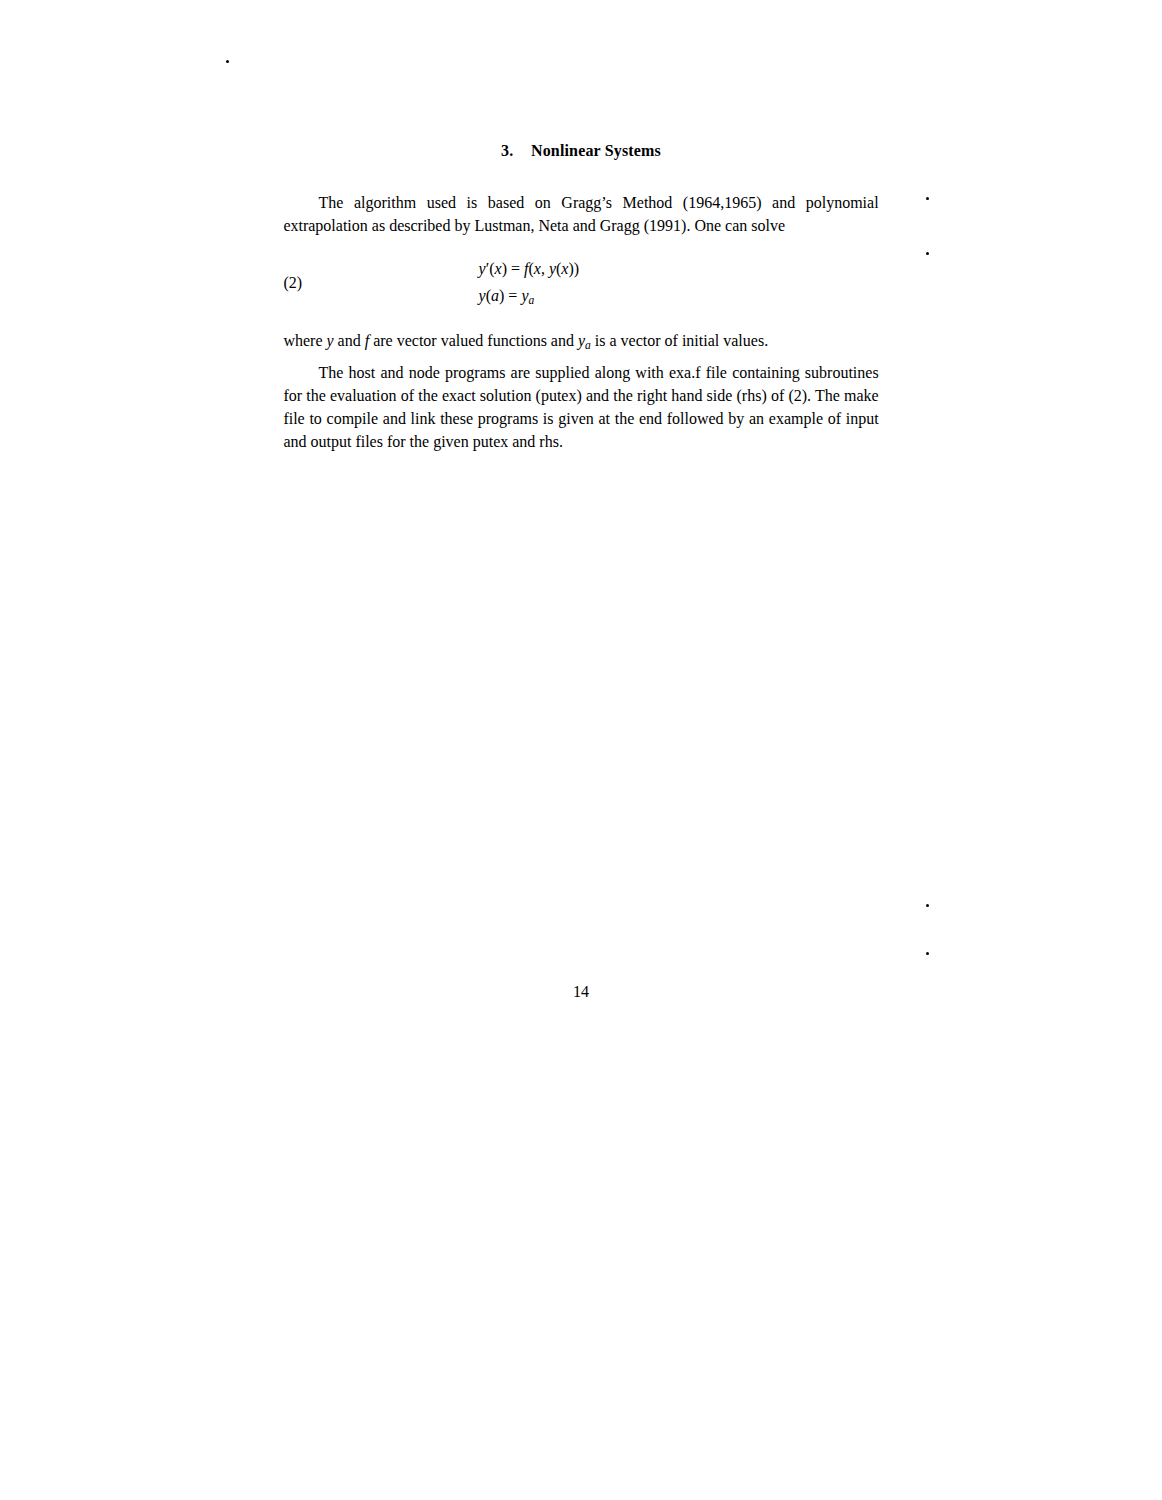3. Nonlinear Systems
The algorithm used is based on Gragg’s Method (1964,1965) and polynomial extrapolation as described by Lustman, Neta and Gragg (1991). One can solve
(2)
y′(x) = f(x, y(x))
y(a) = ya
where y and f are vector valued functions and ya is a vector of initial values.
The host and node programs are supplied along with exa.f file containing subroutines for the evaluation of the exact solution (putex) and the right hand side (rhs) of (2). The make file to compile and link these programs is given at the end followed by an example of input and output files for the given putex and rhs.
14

What the task requires: Everything in the listing above must be retyped exactly, except for the pictures.

Solution to the problem:
3. Nonlinear Systems
The algorithm used is based on Gragg’s Method (1964,1965) and polynomial extrapolation as described by Lustman, Neta and Gragg (1991). One can solve
(2)
y′(x) = f(x, y(x))
y(a) = ya
where y and f are vector valued functions and ya is a vector of initial values.
The host and node programs are supplied along with exa.f file containing subroutines for the evaluation of the exact solution (putex) and the right hand side (rhs) of (2). The make file to compile and link these programs is given at the end followed by an example of input and output files for the given putex and rhs.
14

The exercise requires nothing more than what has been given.